→ **TASK MATERIAL**
*** Block opens ***

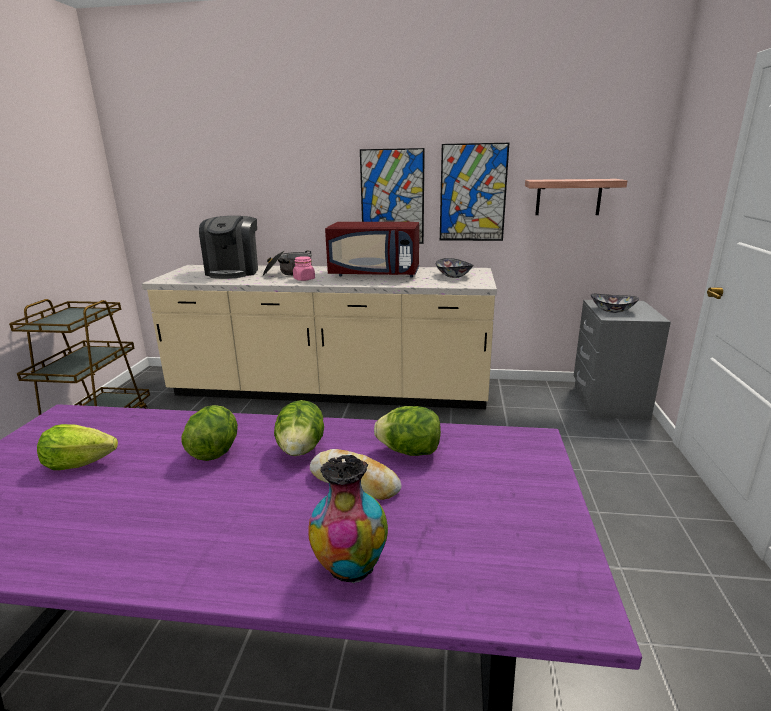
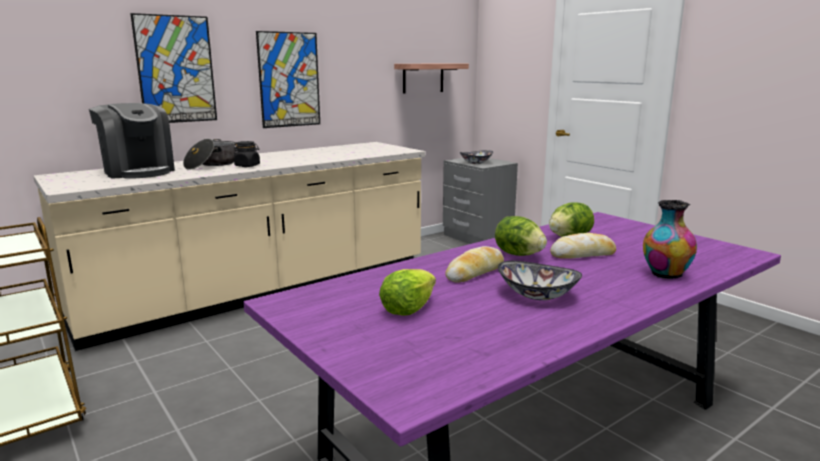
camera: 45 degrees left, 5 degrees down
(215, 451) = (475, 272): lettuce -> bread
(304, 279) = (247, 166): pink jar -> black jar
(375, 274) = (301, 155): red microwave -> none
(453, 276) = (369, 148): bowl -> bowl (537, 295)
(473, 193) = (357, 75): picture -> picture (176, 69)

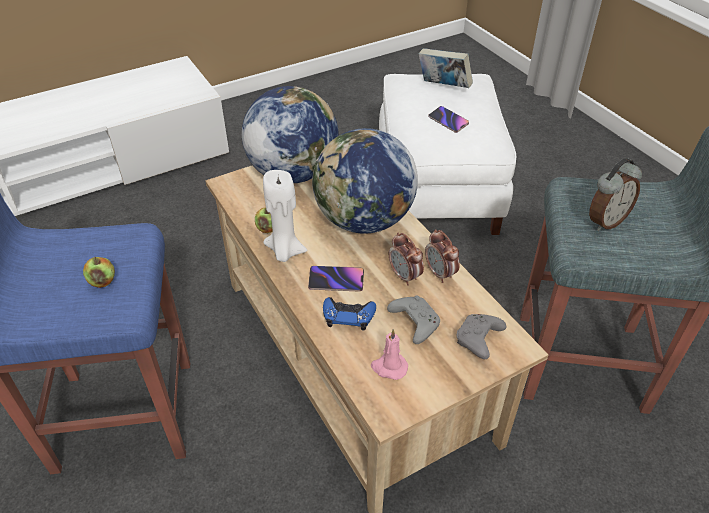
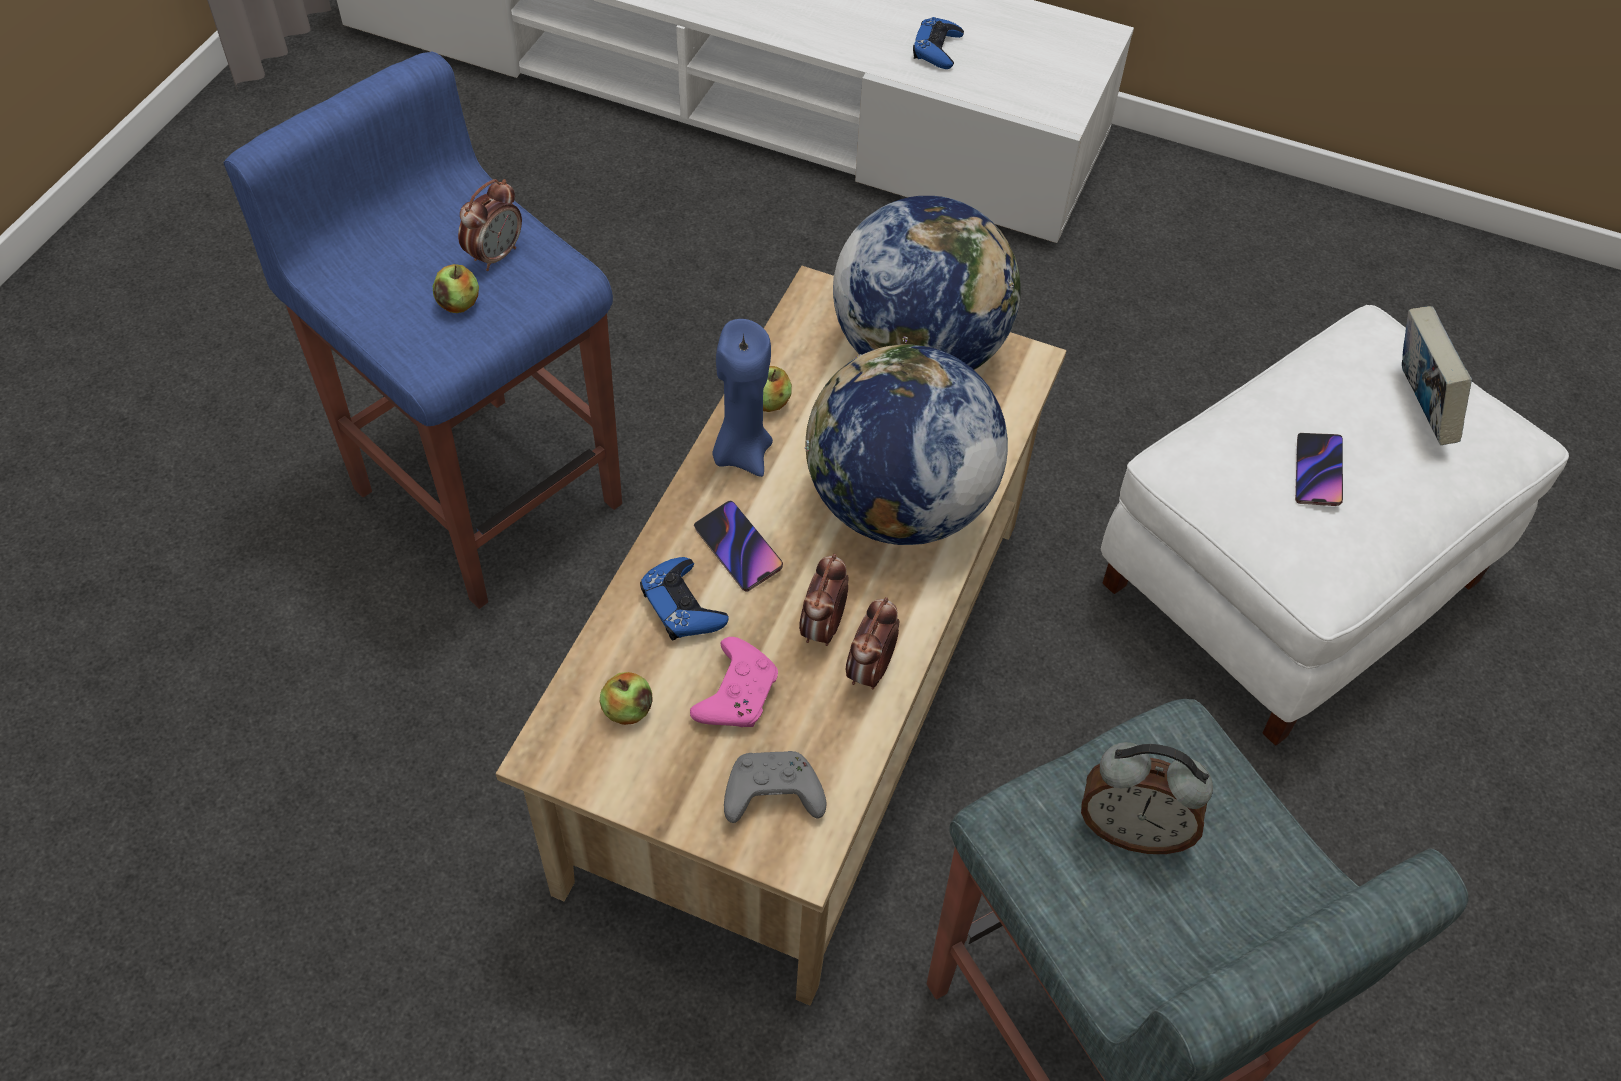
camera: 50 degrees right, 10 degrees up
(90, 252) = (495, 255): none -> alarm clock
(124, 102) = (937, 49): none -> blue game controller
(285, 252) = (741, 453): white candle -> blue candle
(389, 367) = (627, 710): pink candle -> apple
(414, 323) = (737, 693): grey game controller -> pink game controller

*** Block closes ***

→ **EXERCISE BRIEF**
Set down the line containing "(304, 279) = (247, 166): pink" and every line after it up to the end of the material, exactly as written, but not the pictures.

→ **ANSWER TO THIS PROBLEM**
(304, 279) = (247, 166): pink jar -> black jar
(375, 274) = (301, 155): red microwave -> none
(453, 276) = (369, 148): bowl -> bowl (537, 295)
(473, 193) = (357, 75): picture -> picture (176, 69)

camera: 50 degrees right, 10 degrees up
(90, 252) = (495, 255): none -> alarm clock
(124, 102) = (937, 49): none -> blue game controller
(285, 252) = (741, 453): white candle -> blue candle
(389, 367) = (627, 710): pink candle -> apple
(414, 323) = (737, 693): grey game controller -> pink game controller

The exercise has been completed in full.